══ SUPPLIED PASSAGE

SECRETARY KERRY: Michael, the possible military dimensions, frankly, gets distorted a little bit in some of the discussion, in that we’re not fixated on Iran specifically accounting for what they did at one point in time or another. We know what they did. We have no doubt. We have absolute knowledge with respect to the certain military activities they were engaged in.

What we’re concerned about is going forward. It’s critical to us to know that going forward, those activities have been stopped, and that we can account for that in a legitimate way. That clearly is one of the requirements in our judgment for what has to be achieved in order to have a legitimate agreement. And in order to have an agreement to trigger any kind of material significant sanctions relief, we would have to have those answers.

Armin Rosen, writing in Business Insider considered Kerry’s answer contradictory to what the Secretary had said back in April:

This is a crucial question. Without Iran divulging the degree of its past work on nuclear weaponization, inspectors will have a harder time establishing a baseline for assessing Iranian compliance with the terms of a deal.

Disclosure on the nuclear program’s military dimensions is also an early yardstick of Iranian good faith.

The International Atomic Energy Agency submitted 12 queries to Iran about its weaponization work in 2011. Tehran had only responded to one of them as of February 2013, and the IAEA’s leadership has acknowledged that it doesn’t think Iran will come clean before the June 30 deadline.

That makes some sense from Iran’s perspective, as the country’s negotiators have deftly used the ambiguities surrounding the country’s weaponization work for negotiating leverage. But that rationale disappears once a deal is signed, at which point the sides will have spent whatever leverage they had while theoretically having a mutual incentive to make the agreement work. And it won’t work as well if inspectors don’t have an understanding of the full extent and history of Iran’s nuclear program.

Here’s why Rosen thought Kerry’s answer contradictory and problematic in understanding how a definitive JPOA was verifiable:

Kerry’s answer is puzzling for a number of other reasons. The administration’s assessment of the nuclear dimensions of Iran’s program is not just secret, but non-disprovable for anyone who hasn’t seen US or allied intelligence on Iranian weaponization.

Kerry’s answer doesn’t mesh with repeated IAEA claims that the Agency can’t verify “that all the activities in Iran are for peaceful purposes.”

And Kerry doesn’t elaborate about “what they did.” Was Iran testing nuclear detonators, or diverting fissile material to a weapons program? Is the extent of Iranian weaponization work greater or less than the public record — which establishes that Iran may have tested nuclear weapons triggers at the Parchin facility up until 2003, andmaintained a research group dedicated to weaponization activities?

Kerry’s statement raises more questions than it answers. But it appears that the Obama administration isn’t going to insist on full Iranian disclosure of the extent of its nuclear program as part of a comprehensive deal.

════
══ DATA LINES

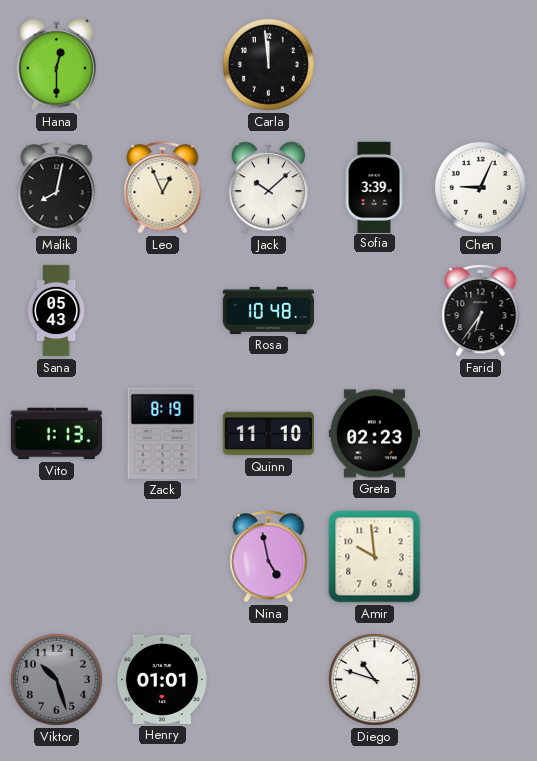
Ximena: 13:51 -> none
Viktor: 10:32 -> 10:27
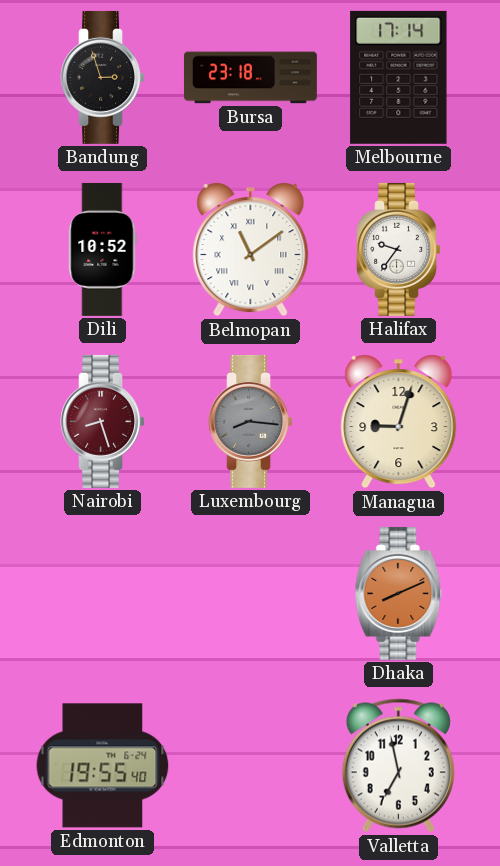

════

● WHAT THE TASK REQUIRES:
Answer these questions from the Iran nuclear passage:
1. How many queries did the International Atomic Energy Agency submit to Iran about its weaponization work in 2011?
2. Before what deadline does the IAEA's leadership not expect Iran to come clean?
3. At which facility may Iran have tested nuclear weapons triggers up until 2003?
Rely solely on the Iran nuclear passage, not on the data.

● REPLY TO THE EXERCISE:
1. 12
2. June 30
3. Parchin